Anyway the barista, given his apparent background in web site development and such, seems as likely as anyone to possibly recognize me. That is the sense I got the first time I walked into the place, that he was trying not to tell me something.

Speaking of writing I’ve been irritable about hearing from a woman who I’ve known at various levels of intimacy for about 20 years. I was surprised as hell to hear from her … I guess it was a couple of months ago. I thought sure she had written me off as a friend, which is not to say that I gave the matter a lot of thought.
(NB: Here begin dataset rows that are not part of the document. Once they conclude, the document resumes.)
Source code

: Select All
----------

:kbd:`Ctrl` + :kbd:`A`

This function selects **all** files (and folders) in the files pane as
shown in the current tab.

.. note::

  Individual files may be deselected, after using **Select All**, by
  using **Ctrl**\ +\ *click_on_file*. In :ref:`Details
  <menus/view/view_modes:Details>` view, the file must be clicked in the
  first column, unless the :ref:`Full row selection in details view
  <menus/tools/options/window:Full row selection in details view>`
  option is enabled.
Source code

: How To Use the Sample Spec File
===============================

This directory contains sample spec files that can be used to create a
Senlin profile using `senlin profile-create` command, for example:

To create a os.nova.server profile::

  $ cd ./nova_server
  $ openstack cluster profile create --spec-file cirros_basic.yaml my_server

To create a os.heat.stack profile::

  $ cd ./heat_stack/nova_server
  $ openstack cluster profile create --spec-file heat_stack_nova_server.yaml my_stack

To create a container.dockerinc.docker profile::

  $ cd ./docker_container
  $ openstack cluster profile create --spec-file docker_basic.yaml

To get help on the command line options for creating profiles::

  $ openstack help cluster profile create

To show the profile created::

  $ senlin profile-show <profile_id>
What’s making me irritable is how after those ~20 of sometimes madly intimate encounters I find that I have no idea who this woman is. She publishes poetry and fiction under a nom de plume, she has possibly been lying to me all this time about her real name and age, and who knows what other vagaries of her diurnal existence she has skillfully skated around telling me. And it’s not just her. There’s a dude I’ve known for about the same number of years who, like her, ignores or somehow waves off almost any direct question about his livelihood or ambitions. He e-mailed me last week, making him one of the handful of people who at least tried to maintain connection since I quit Facebook, and that’s cool of him, but I have so far not responded. I don’t appreciate this sense that I don’t deserve or have not earned the right to know certain things.

It is impossible to really know a person. If I am irritable about these and other individuals opaque existences it is because I maintain an admittedly naive notion that such knowledge comes with years. But years pass like strangers. No, they pass like minutes.

The song “I’m Your Venus” is playing here. My sister said that the first time she heard it she thought the singer was saying “I’m Your Penis”. As the song plays I find that I hear “penis” instead of “venus” when I am not altogether listening to the song.

I was once on an airplane where, for whatever reason, (perhaps excess of inventory?) the flight attendants simply buried us in bags of peanuts. You expect this foodstuff on most flights but this time it was like every 20 minutes there would be another helping of 2 or 3 bags of peanuts. The flight landed and as the passengers filed off an older gentleman yelled “NICE PEANUTS!” Everybody on the plane turned to look in the direction of this individual, then turned away and chuckled. Some even giggled. Everyone thought he had shouted “NICE PENIS!” and that was why they turned to look and see.

The move to the new server in Canada has been kind of epic, though only for me. No one on the click end of the equation should care, as the change was transparent to them. I might have lost emails from overnight or earlier today. It took me a while to grasp the details of pointing email MX records to my box without using my own DNS. It’s a lot easier with your own DNS server but, as it took me a few days to understand, running your own DNS server isn’t really something you want to do at this data center.